Volume > Issue > What If Catholics Weren't So Wimpy?

What If Catholics Weren’t So Wimpy?

OUR CULTURE'S FEAR OF A ROBUST CATHOLICISM

By James V. Schall | June 1996
The Rev. James V. Schall, S.J., is Professor of Government at Georgetown. His At the Limits of Political Philosophy is due out from Catholic University Press this month.

After breakfast on March 14, I was sitting in our Jesuit community recreation room reading about the NCAA basketball tournament in a newspaper. A friend of mine who was across the room brought over a copy of The Washington Times for that morning. “Take a look at this ad,” he told me, showing me a full-page advertisement in very bold and large print, with the glaring headline, “Why Are Catholics So Wimpy?” Well, I confess that this question echoes a frequent concern of mine — my book Does Catholicism Still Exist? brings up the point in another way. How can it ever have come about, one wonders, that anyone could ever consider calling Catholics “wimpy”? The fact is that to many people wimpy is how we often appear, wimpy and wishy-washy.

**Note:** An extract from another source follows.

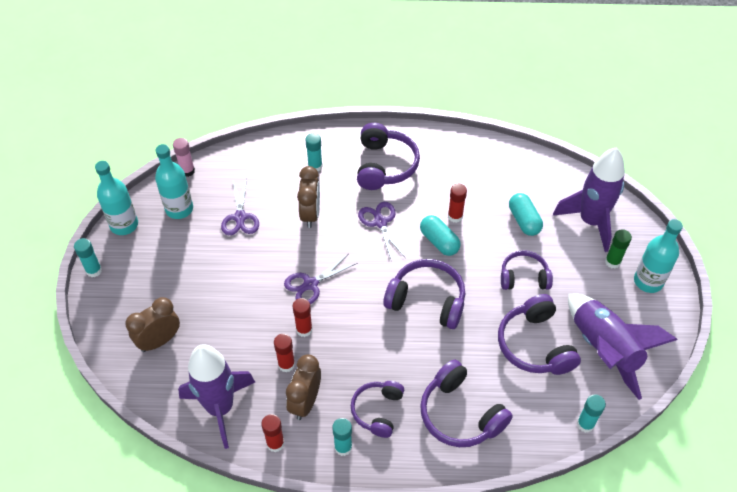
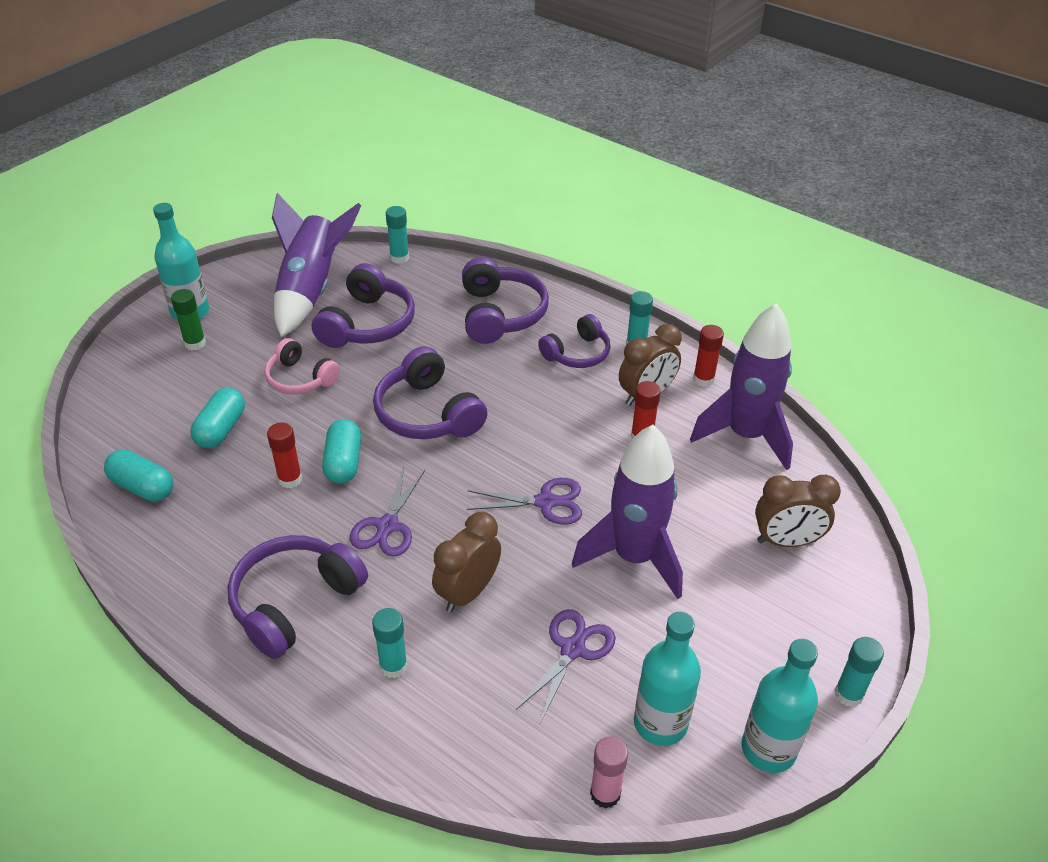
camera: 145 degrees left, 10 degrees down
(304, 329) = (594, 459): red glue stick -> none
(518, 170) = (142, 487): none -> turquoise capsule
(524, 277) = (300, 379): purple headphones -> pink headphones
(590, 221) = (155, 388): purple rocket -> purple rocket (634, 557)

Catholicism boldly asserts that it stands for something distinctive, but many calling themselves Catholic who reject Catholic teachings are seldom challenged. Bishops in their corporate capacities have positions on every imaginable public policy, but practically no deviation from doctrine or moral practice, especially by an academic or public official, is addressed, save for rare cases such as — currently — by the Bishop of Lincoln. Usually the few bishops who try to correct departures from Catholic teaching take such flak that nothing further happens; they give up, knowing the other bishops will not back them. Llewellyn Rockwell said what many think:

Christianity is now thoroughly politicized. The [Catholic] bishops and [Ralph] Reed have no trouble speaking about the importance of pro-family legislation, or the glories of religious pluralism, but they are shy about such basics as the Christian teaching on salvation. The longer the process of politicization continues, the thinner the faith gets. Political ambition causes people to water down their beliefs for the sake of gaining favor. The hazard is especially prevalent in a society with competing religions. The first stage of sell-out comes with the exaltation of political pluralism above doctrinal truth, the second stage with the denial of doctrinal truth altogether for achieving political goals.

One might note that John Paul II’s encyclical on the diversity of religions, Ut Unum Sint, took particular care to avoid this very real tendency to minimize doctrine.